Text section
__________________________________________________
Python: Datatypes

Numbers

Numbers are simplest

  • Integer (int) - sign is irrelevant

  • Floating point (float)

  • Complex (complex)

  • Boolean (bool)

More powerful types

  • Sequences with very powerful operations

    • Immutable sequences: Strings, Bytes, Tuples

    • Lists

  • Sets

    • Mappings: key to value

Integer Numbers

Range

  • Represent numbers in an unlimited range - limited only by available memory

Integer literals

  • Decimal: 1234, -1234

  • Octal: 0o01234 == 1*8**3+2*8**2+3*8**1+4*8**0 == 668

  • Hexadecimal: 0x1234} == 1*16**3+2*16**2+3*16**1+4*16**0 == 4660

  • Binary: 0b100110

Integer Numbers: Comparison

Comparison operators

<

less than

<=

less or equal

>

greater than

>=

greater or equal

==

equal

!=

not equal

Integer Numbers: Arithmetic

Arithmetic operators

+

addition

-

subtraction

*

multiplication

/

division

//

floor division

%

modulo

**

exponentiation

-

negation (unary)

Shortcut: self modification (not only for the + operator)

i = i + 7
i += 7

Operator Precedence

Boring but important: precedence rules

  • Exponentiation comes first (binds strongest)
__________________________________________________
Information supplied
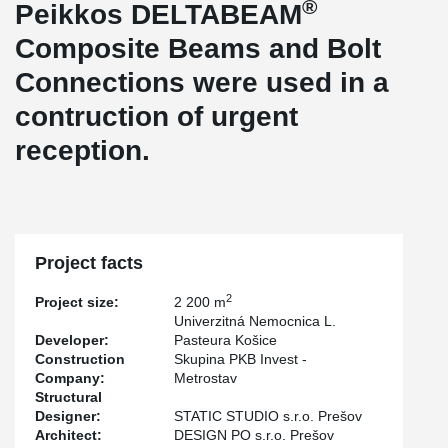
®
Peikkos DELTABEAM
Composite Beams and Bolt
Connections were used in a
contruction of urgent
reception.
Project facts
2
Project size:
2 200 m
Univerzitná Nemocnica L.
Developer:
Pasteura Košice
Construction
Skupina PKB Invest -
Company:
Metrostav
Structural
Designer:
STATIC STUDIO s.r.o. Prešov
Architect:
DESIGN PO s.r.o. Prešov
__________________________________________________
Pick up the Python datatypes text where it stops and continue it.

Your response
  • Negation

  • *, /, % (left associative)

  • +, - (binary operators)

  • Comparison operators

Not boring — necessary in programming

  • If in doubt, use explicit braces: 2 * 7 % 3 != 2 * (7 % 3)

  • If not in doubt, think about colleagues

    • If in doubt, use explicit braces

Floating Point Numbers

Floating point vs. Integer

  • Operators listed above also valid for floating point numbers

  • Not unbounded

    • … otherwise \(\pi\) would consume all memory

Literals

  • Decimal point: 3.14159265359

  • Exponent: 2.3e12, 1.5e-34

Numbers: Python2 vs. Python 3 (1)

Incompatibility alert!

  • There is no pure integer division in 3

  • int only if possible

  • float otherwise

  • as opposed to 2

Reason:

  • Python is also a beginners language

  • There are many other incompatibilities as well

  • … the entire object model has changed

Python 2

Python 3

>>> 3/2
1
>>> type(3/2)
<type 'int'>
>>> 3/2
1.5
>>> type(3/2)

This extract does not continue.